- Born: October 1, 1993 (age 32) Jinzhou, Liaoning, China
- Native name: 樊荣
- Other names: King Kong Warrior
- Height: 6 ft 1 in (1.85 m)
- Weight: 205 lb (93 kg; 14.6 st)
- Division: Light Heavyweight Middleweight Welterweight
- Reach: 69 in (175 cm)
- Style: Boxing, Wrestling
- Fighting out of: China
- Team: Longyun MMA Gym
- Years active: 2016–present

Mixed martial arts record
- Total: 24
- Wins: 19
- By knockout: 6
- By submission: 11
- By decision: 2
- Losses: 5
- By knockout: 2
- By submission: 3

Other information
- Mixed martial arts record from Sherdog

= Fan Rong =

Chinese mixed martial arts fighter

Fan Rong (樊荣; born October 1, 1993) is a Chinese mixed martial artist who competes in the Middleweight division. Rong has previously competed for ONE Championship, Glory of Heroes and Wu Lin Feng.

== Background ==
WMMAA Champion Fan Rong's first exposure to the martial arts was in 2009, after he moved to Haerbin to attend university. A friend had invited him to tag along to Longyun MMA, and introduced him to his current coach, Jiang Long Yun.

== Mixed martial arts career ==

=== Early career ===
Although he fell short in his pro debut, Fan bounced back to go on a tear through the Chinese scene, finishing all but one opponent in an 11-bout win streak to earn a spot on the ONE Championship roster.

=== ONE Championship ===
Rong made his ONE debut at ONE Championship: Hero's Ascent on January 25, 2019, against Reinier de Ridder, in a fight which he lost by a first round submission.

> _Supplied entries_:
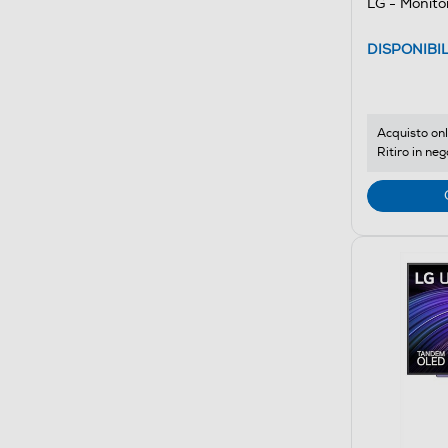
LG - Monit
DISPONIBI
Acquisto onl
Ritiro in neg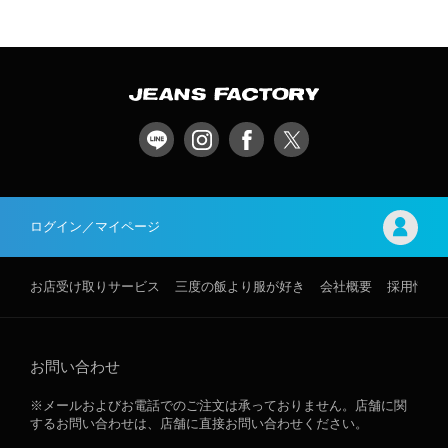
ログイン／マイページ
お店受け取りサービス
三度の飯より服が好き
会社概要
採用情報
お問い合わせ
※メールおよびお電話でのご注文は承っておりません。店舗に関
するお問い合わせは、店舗に直接お問い合わせください。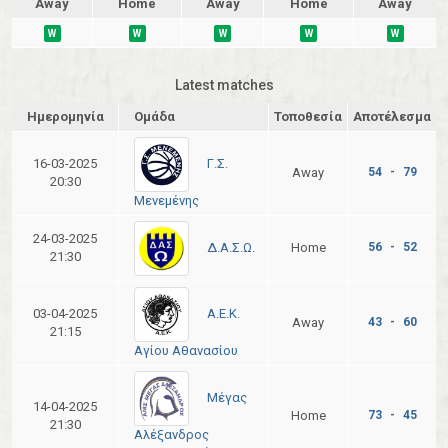
Away
Home
Away
Home
Away
W
W
W
W
W
Latest matches
Ημερομηνία
Ομάδα
Τοποθεσία
Αποτέλεσμα
Γ.Σ.
16-03-2025
Away
54 - 79
20:30
Μενεμένης
24-03-2025
Δ.Α.Σ.Ω.
Home
56 - 52
21:30
Α.Ε.Κ.
03-04-2025
Away
43 - 60
21:15
Αγίου Αθανασίου
Μέγας
14-04-2025
Home
73 - 45
21:30
Αλέξανδρος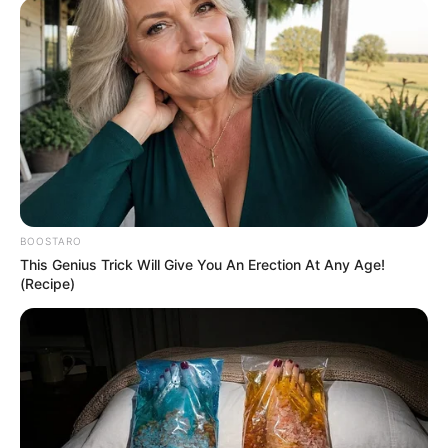
BOOSTARO
This Genius Trick Will Give You An Erection At Any Age!
(Recipe)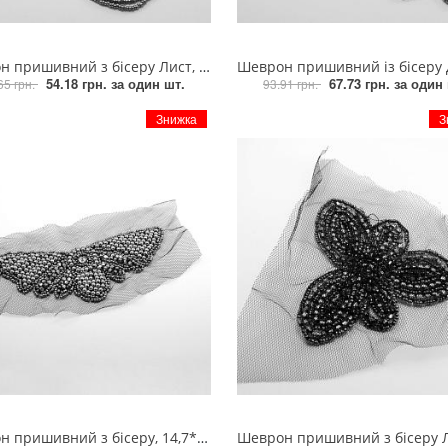
шивний з бісеру Лист, 17*8см, чорний гематит, шт
Шеврон пришивний із бісеру Дерево, 7,5*9,5см, чорний гематит, 
54.18 грн.
за один шт.
67.73 грн.
за один 
65 грн.
93.91 грн.
Знижка
З
вний з бісеру, 14,7*6,5см, чорний гематит, срібло, шт
Шеврон пришивний з бісеру Лист, 10*9,5см, чорний гематит,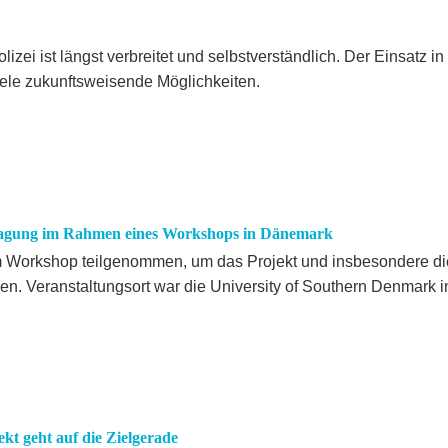
izei ist längst verbreitet und selbstverständlich. Der Einsatz in
viele zukunftsweisende Möglichkeiten.
ragung im Rahmen eines Workshops in Dänemark
 Workshop teilgenommen, um das Projekt und insbesondere di
n. Veranstaltungsort war die University of Southern Denmark i
ekt geht auf die Zielgerade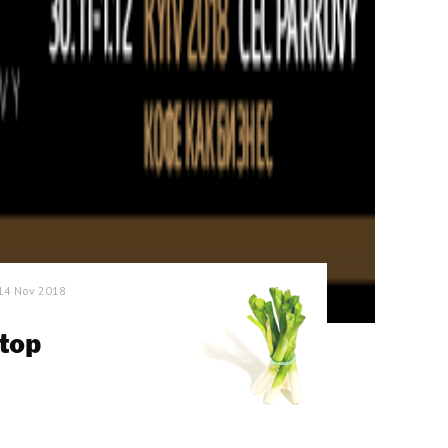
14 Nov 2018
top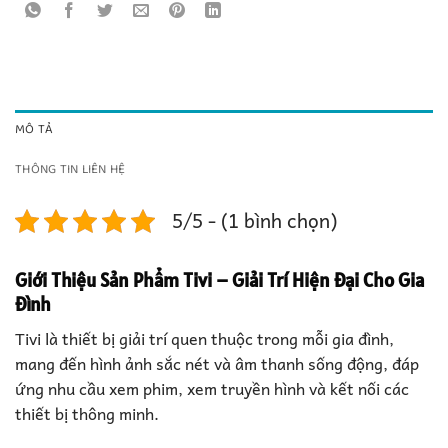
MÔ TẢ
THÔNG TIN LIÊN HỆ
5/5 - (1 bình chọn)
Giới Thiệu Sản Phẩm
Tivi – Giải Trí Hiện Đại Cho Gia
Đình
Tivi là thiết bị giải trí quen thuộc trong mỗi gia đình,
mang đến hình ảnh sắc nét và âm thanh sống động, đáp
ứng nhu cầu xem phim, xem truyền hình và kết nối các
thiết bị thông minh.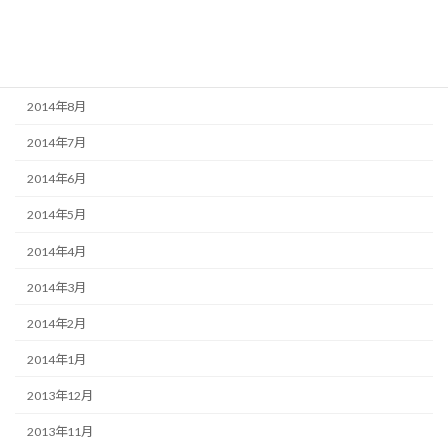
2014年10月
2014年9月
2014年8月
2014年7月
2014年6月
2014年5月
2014年4月
2014年3月
2014年2月
2014年1月
2013年12月
2013年11月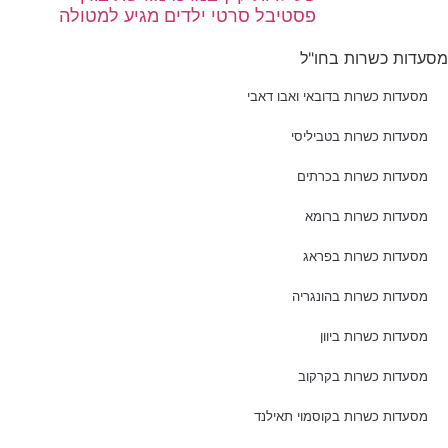
פסטיבל סרטי ילדים מגיע למטולה
מסעדות כשרות בחו"ל
מסעדות כשרות בדובאי ואבו דאבי
מסעדות כשרות בטביליסי
מסעדות כשרות בכרתים
מסעדות כשרות ברומא
מסעדות כשרות בפראג
מסעדות כשרות בהונגריה
מסעדות כשרות ביוון
מסעדות כשרות בקרקוב
מסעדות כשרות בקוסמוי תאילנד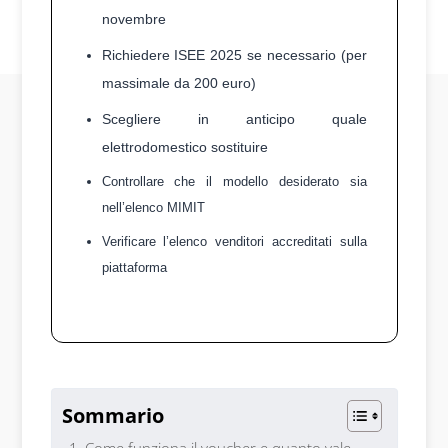
novembre
Richiedere ISEE 2025 se necessario (per
massimale da 200 euro)
Scegliere in anticipo quale
elettrodomestico sostituire
Controllare che il modello desiderato sia
nell’elenco MIMIT
Verificare l’elenco venditori accreditati sulla
piattaforma
1
Sommario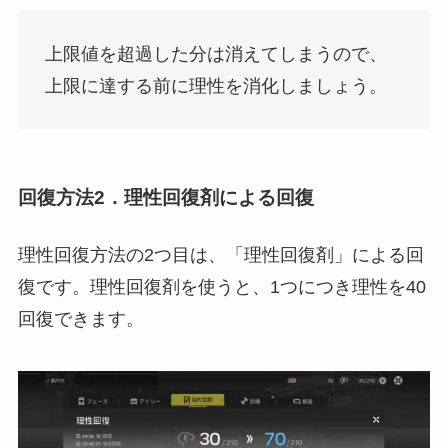
上限値を超過した分は消えてしまうので、
上限に達する前に理性を消化しましょう。
回復方法2．理性回復剤による回復
理性回復方法の2つ目は、「理性回復剤」による回
復です。理性回復剤を使うと、1つにつき理性を40
回復できます。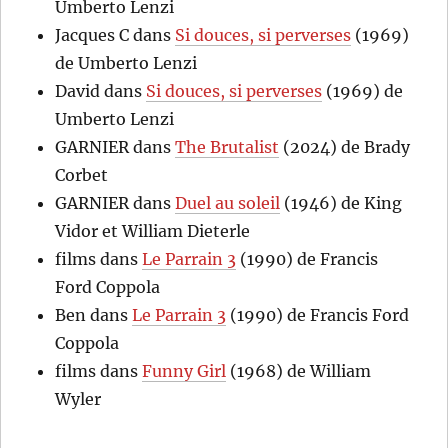
Umberto Lenzi
Jacques C
dans
Si douces, si perverses
(1969)
de Umberto Lenzi
David
dans
Si douces, si perverses
(1969) de
Umberto Lenzi
GARNIER
dans
The Brutalist
(2024) de Brady
Corbet
GARNIER
dans
Duel au soleil
(1946) de King
Vidor et William Dieterle
films
dans
Le Parrain 3
(1990) de Francis
Ford Coppola
Ben
dans
Le Parrain 3
(1990) de Francis Ford
Coppola
films
dans
Funny Girl
(1968) de William
Wyler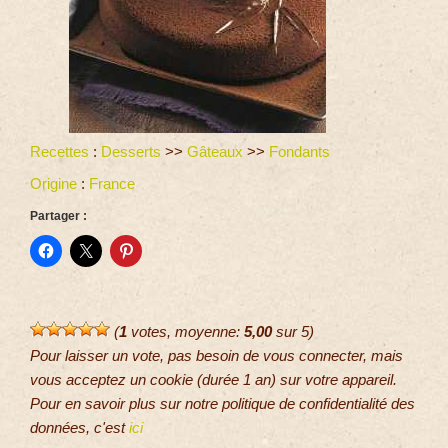
Recettes
:
Desserts
>>
Gâteaux
>>
Fondants
Origine
:
France
Partager :
(
1
votes, moyenne:
5,00
sur 5)
Pour laisser un vote, pas besoin de vous connecter, mais
vous acceptez un cookie (durée 1 an) sur votre appareil.
Pour en savoir plus sur notre politique de confidentialité des
données, c'est
ici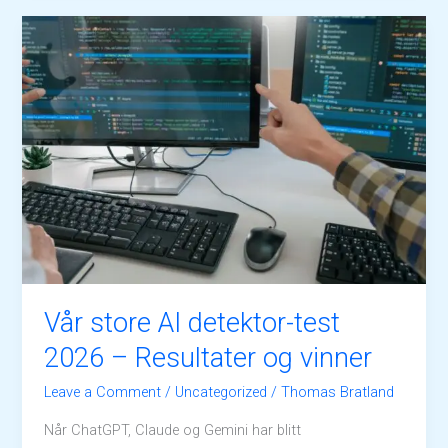
Vår store AI detektor-test
2026 – Resultater og vinner
Leave a Comment
/
Uncategorized
/
Thomas Bratland
Når ChatGPT, Claude og Gemini har blitt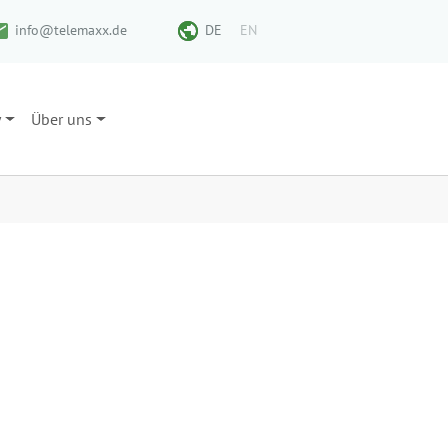
info@telemaxx.de
DE
EN
y
Über uns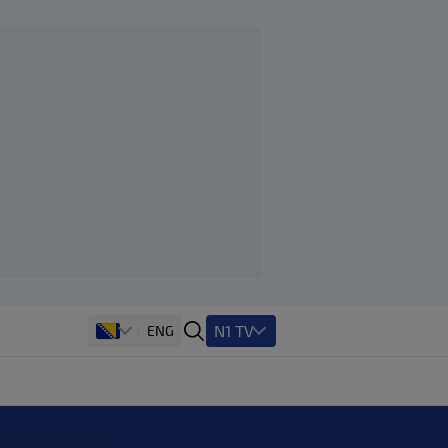
N1 TV
ENG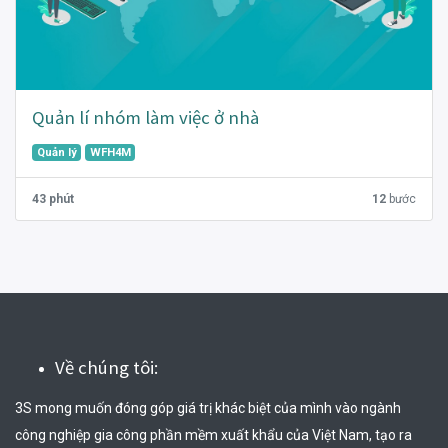
Quản lí nhóm làm việc ở nhà
Quản lý
WFH4M
43 phút
12
bước
Về chúng tôi:
3S mong muốn đóng góp giá trị khác biệt của mình vào ngành 
công nghiệp gia công phần mềm xuất khẩu của Việt Nam, tạo ra 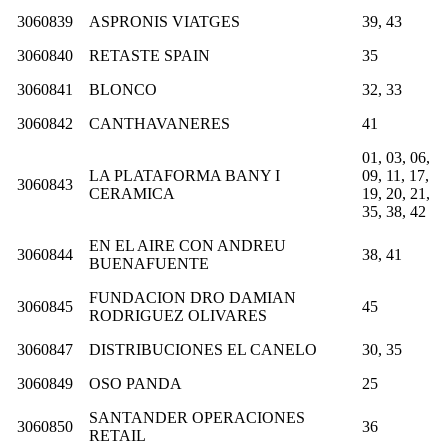
3060839
ASPRONIS VIATGES
39, 43
3060840
RETASTE SPAIN
35
3060841
BLONCO
32, 33
3060842
CANTHAVANERES
41
01, 03, 06,
LA PLATAFORMA BANY I
09, 11, 17,
3060843
CERAMICA
19, 20, 21,
35, 38, 42
EN EL AIRE CON ANDREU
3060844
38, 41
BUENAFUENTE
FUNDACION DRO DAMIAN
3060845
45
RODRIGUEZ OLIVARES
3060847
DISTRIBUCIONES EL CANELO
30, 35
3060849
OSO PANDA
25
SANTANDER OPERACIONES
3060850
36
RETAIL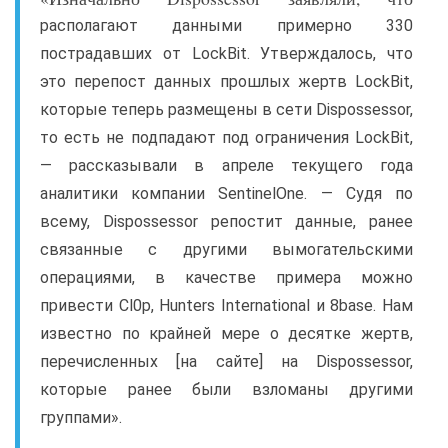
располагают данными примерно 330
пострадавших от LockBit. Утверждалось, что
это перепост данных прошлых жертв LockBit,
которые теперь размещены в сети Dispossessor,
то есть не подпадают под ограничения LockBit,
— рассказывали в апреле текущего года
аналитики компании SentinelOne. — Судя по
всему, Dispossessor репостит данные, ранее
связанные с другими вымогательскими
операциями, в качестве примера можно
привести Cl0p, Hunters International и 8base. Нам
известно по крайней мере о десятке жертв,
перечисленных [на сайте] на Dispossessor,
которые ранее были взломаны другими
группами».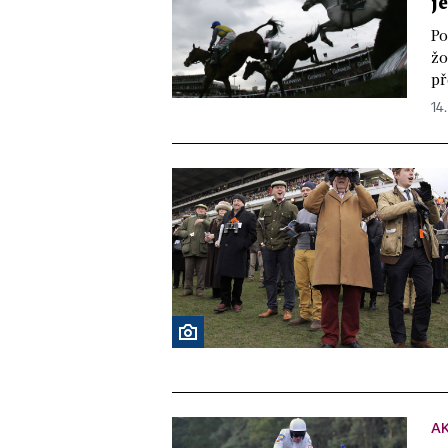
j
Po
žo
př
14.
A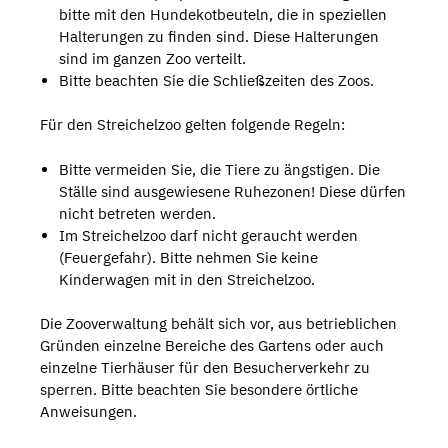
bitte mit den Hundekotbeuteln, die in speziellen
Halterungen zu finden sind. Diese Halterungen
sind im ganzen Zoo verteilt.
Bitte beachten Sie die Schließzeiten des Zoos.
Für den Streichelzoo gelten folgende Regeln:
Bitte vermeiden Sie, die Tiere zu ängstigen. Die
Ställe sind ausgewiesene Ruhezonen! Diese dürfen
nicht betreten werden.
Im Streichelzoo darf nicht geraucht werden
(Feuergefahr). Bitte nehmen Sie keine
Kinderwagen mit in den Streichelzoo.
Die Zooverwaltung behält sich vor, aus betrieblichen
Gründen einzelne Bereiche des Gartens oder auch
einzelne Tierhäuser für den Besucherverkehr zu
sperren. Bitte beachten Sie besondere örtliche
Anweisungen.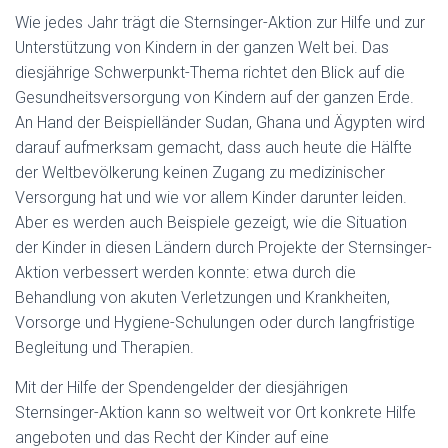
Wie jedes Jahr trägt die Sternsinger-Aktion zur Hilfe und zur
Unterstützung von Kindern in der ganzen Welt bei. Das
diesjährige Schwerpunkt-Thema richtet den Blick auf die
Gesundheitsversorgung von Kindern auf der ganzen Erde.
An Hand der Beispielländer Sudan, Ghana und Ägypten wird
darauf aufmerksam gemacht, dass auch heute die Hälfte
der Weltbevölkerung keinen Zugang zu medizinischer
Versorgung hat und wie vor allem Kinder darunter leiden.
Aber es werden auch Beispiele gezeigt, wie die Situation
der Kinder in diesen Ländern durch Projekte der Sternsinger-
Aktion verbessert werden konnte: etwa durch die
Behandlung von akuten Verletzungen und Krankheiten,
Vorsorge und Hygiene-Schulungen oder durch langfristige
Begleitung und Therapien.
Mit der Hilfe der Spendengelder der diesjährigen
Sternsinger-Aktion kann so weltweit vor Ort konkrete Hilfe
angeboten und das Recht der Kinder auf eine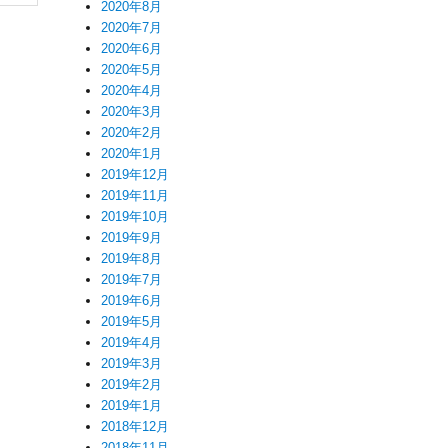
2020年8月
2020年7月
2020年6月
2020年5月
2020年4月
2020年3月
2020年2月
2020年1月
2019年12月
2019年11月
2019年10月
2019年9月
2019年8月
2019年7月
2019年6月
2019年5月
2019年4月
2019年3月
2019年2月
2019年1月
2018年12月
2018年11月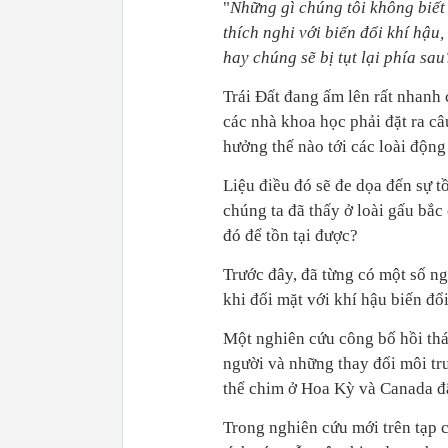
"
Những gì chúng tôi không biết
thích nghi với biến đổi khí hậu
hay chúng sẽ bị tụt lại phía sau
Trái Đất đang ấm lên rất nhanh
các nhà khoa học phải đặt ra câ
hưởng thế nào tới các loài động
Liệu điều đó sẽ đe dọa đến sự t
chúng ta đã thấy ở loài gấu bắ
đó để tồn tại được?
Trước đây, đã từng có một số ng
khi đối mặt với khí hậu biến đổi
Một nghiên cứu công bố hồi thá
người và những thay đổi môi trư
thể chim ở Hoa Kỳ và Canada đã
Trong nghiên cứu mới trên tạp c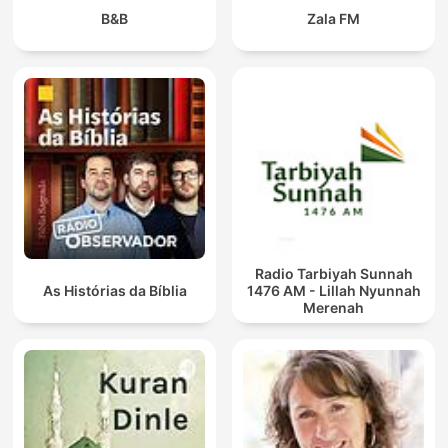
B&B
Zala FM
Radio Tarbiyah Sunnah
As Histórias da Bíblia
1476 AM - Lillah Nyunnah
Merenah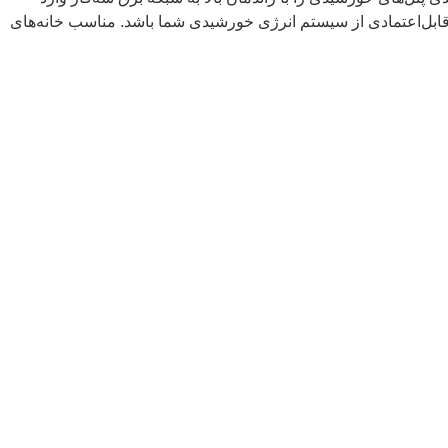
خش قابل‌اعتمادی از سیستم انرژی خورشیدی شما باشد. مناسب خانه‌های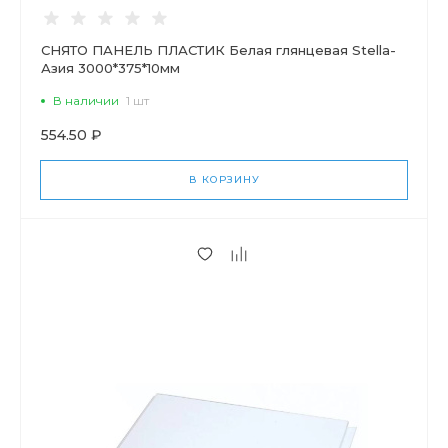
СНЯТО ПАНЕЛЬ ПЛАСТИК Белая глянцевая Stella-
Азия 3000*375*10мм
В наличии
1 шт
554.50 ₽
В КОРЗИНУ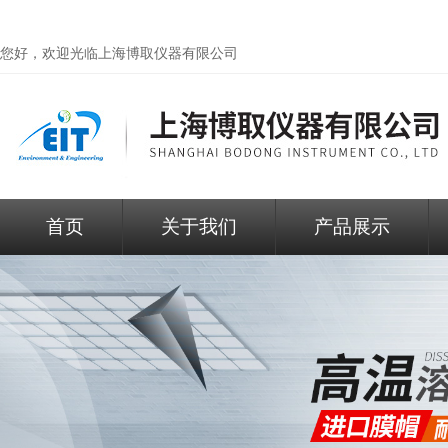
您好，欢迎光临
上海博取仪器有限公司
首页
关于我们
产品展示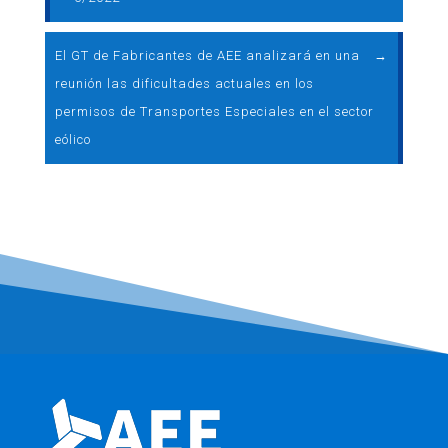
El GT de Fabricantes de AEE analizará en una
→
reunión las dificultades actuales en los
permisos de Transportes Especiales en el sector
eólico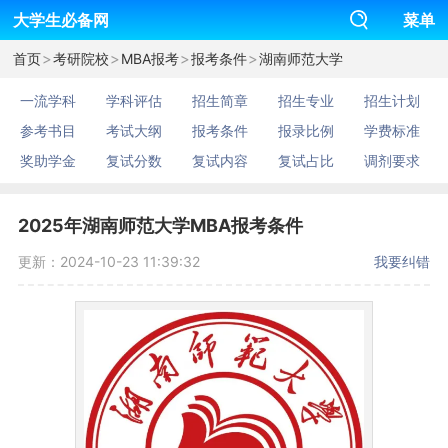
大学生必备网
菜单
>
>
>
>
首页
考研院校
MBA报考
报考条件
湖南师范大学
一流学科
学科评估
招生简章
招生专业
招生计划
参考书目
考试大纲
报考条件
报录比例
学费标准
奖助学金
复试分数
复试内容
复试占比
调剂要求
2025年湖南师范大学MBA报考条件
更新：2024-10-23 11:39:32
我要纠错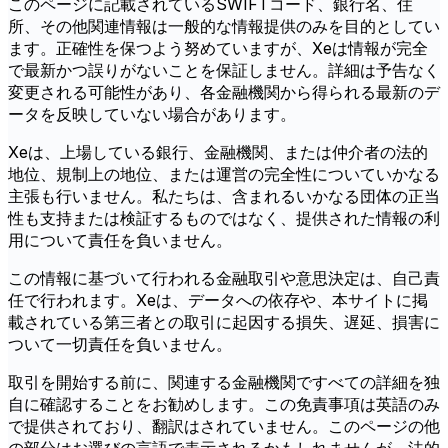
このページに記載されているSWIFTコード、銀行名、住
所、その他関連情報は一般的な情報提供のみを目的としてい
ます。正確性を保つよう努めていますが、Xeは情報が完全
で最新かつ誤りがないことを保証しません。詳細は予告なく
変更される可能性があり、各金融機関から得られる最新のデ
ータを反映していない場合があります。
Xeは、上場している銀行、金融機関、または仲介者の法的
地位、規制上の地位、または運営の完全性についていかなる
主張も行いません。私たちは、含まれるいかなる団体の正当
性も支持または検証するものではなく、提供された情報の利
用について責任を負いません。
この情報に基づいて行われる金融取引や意思決定は、自己責
任で行われます。Xeは、データへの依存や、本サイトに掲
載されている第三者との取引に起因する損失、遅延、損害に
ついて一切責任を負いません。
取引を開始する前に、関連する金融機関ですべての詳細を独
自に確認することをお勧めします。この免責事項は英語のみ
で提供されており、翻訳はされていません。このページの他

> _Task set_:
[A] According to the text about Fan Rong, who is his current coach?
[B] Please write the next part of the text about Fan Rong, starting after its final sentence.
The rows are from a different source than the text.

> _Answers by item number_:
[A] Jiang Long Yun.

[B]
Rong faced Sherif Mohamed on June 15, 2019, at ONE Championship: Legendary Quest. He won the bout via technical knockout in the second round.

Rong was announced for ONE Championship: Inside the Matrix 3, where he faced Yuri Simões on November 13, 2020. Rong won the bout by unanimous decision.

Rong faced Vitaly Bigdash at ONE: Winter Warriors II on December 17, 2021. He lost via guillotine choke in the third round.

Rong was scheduled to face Aung La Nsang on January 14, 2023, at ONE on Prime Video 6. However, Fan withdrawn from the bout after having tested positive for COVID-19 and was replaced by Gilberto Galvão at a catchweight of 215 pounds. The pair was rescheduled for May 5, 2023, at ONE Fight Night 10. Rong lost the fight via a guillotine choke submission in the second round.

Rong faced Shamil Erdogan at ONE Friday Fights 22 on June 23, 2023, losing the bout at the start of the second after being unable to continue due to a body kick.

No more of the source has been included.